The film follows the character of Stingo, played by Peter MacNicol. Stingo is a young, aspiring author who moves from southern Virginia to Brooklyn in order to write his first novel. He moves into a boarding house, and while there he befriends two other tenants: Nathan (played by Kevin Kline), a biologist, and his girlfriend Sophie (played by Meryl Streep), a Polish Holocaust survivor. As Stingo fosters his friendships with Nathan and Sophie, he is given glimpses into their largely dark pasts and finds himself now a part of their troubled lives.

Uplifting, this film is not. Sophie’s Choice engages the viewer’s emotions from the first few scenes, and nonstop until the very end. Just about every aspect of this film works together to achieve the incredible emotional effect.

Character performance in this film is incredible. Meryl Streep’s depiction of Sophie is widely regarded as her breakout role, and it’s easy to see why. Streep brings great, realistic, sincere emotion to her character, but does not overdo it. The character of Sophie speaks several languages, and Streep nails the dialect changes that occur throughout the film; switching from accented-English, to Polish, and to German.

Kevin Kline excels at his role as Nathan, bringing eccentricity to the character. His exaggerated, over-the-top emotions, especially joy, sadness, and anger, provide evidence and explanation for he and Sophie’s tumultuous relationship. Peter MacNicol gives an honest performance of naïve, well-meaning, uncertain Stingo; making him a believable outsider who only wants to help Nathan and Sophie, but may not be properly equipped to do so.
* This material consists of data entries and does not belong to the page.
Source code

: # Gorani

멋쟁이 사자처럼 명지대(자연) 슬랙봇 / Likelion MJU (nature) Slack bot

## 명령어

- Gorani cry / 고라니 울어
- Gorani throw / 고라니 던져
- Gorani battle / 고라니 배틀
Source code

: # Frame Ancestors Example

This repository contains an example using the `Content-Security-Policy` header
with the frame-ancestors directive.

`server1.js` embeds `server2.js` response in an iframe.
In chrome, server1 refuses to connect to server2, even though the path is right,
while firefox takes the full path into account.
The scenes in this film are partially in chronological order (shown as they happen), and partially flashbacks. The chronological scenes are mostly from the point of view of Stingo. The flashbacks occur when Sophie recalls to Stingo her life in Poland and her experience in Auschwitz. The flashback scenes are essential to understand the depth of Sophie’s character and to the overall plot of the film.

“Mise-en-scene” is carefully crafted with attention to detail. The scenes set in 1947 are in full color, while Sophie’s flashbacks are in dreary, muted tones. The color difference compares and contrasts the quality of Sophie’s life in the “present” with the quality (or lack thereof) of her life in the past. 1947 is depicted very realistically and convincingly. Set design, props, costumes, etc. contribute to the scenery’s authenticity. Likewise, the settings of Poland and Auschwitz are portrayed with the same intricate detailing. Scenes in the officer’s house on the Auschwitz camp give a thought-provoking juxtaposition of the lives of the wealthy Nazi officers and their families with the lives of the prisoners.

Sophie’s Choice was nominated for four Academy Awards: Best Cinematography, Costume Design, Best Music, and Best Writing. Meryl Streep won Best Actress in a Leading Role for her performance as Sophie. Every aspect of this film seems to make it an award-winner.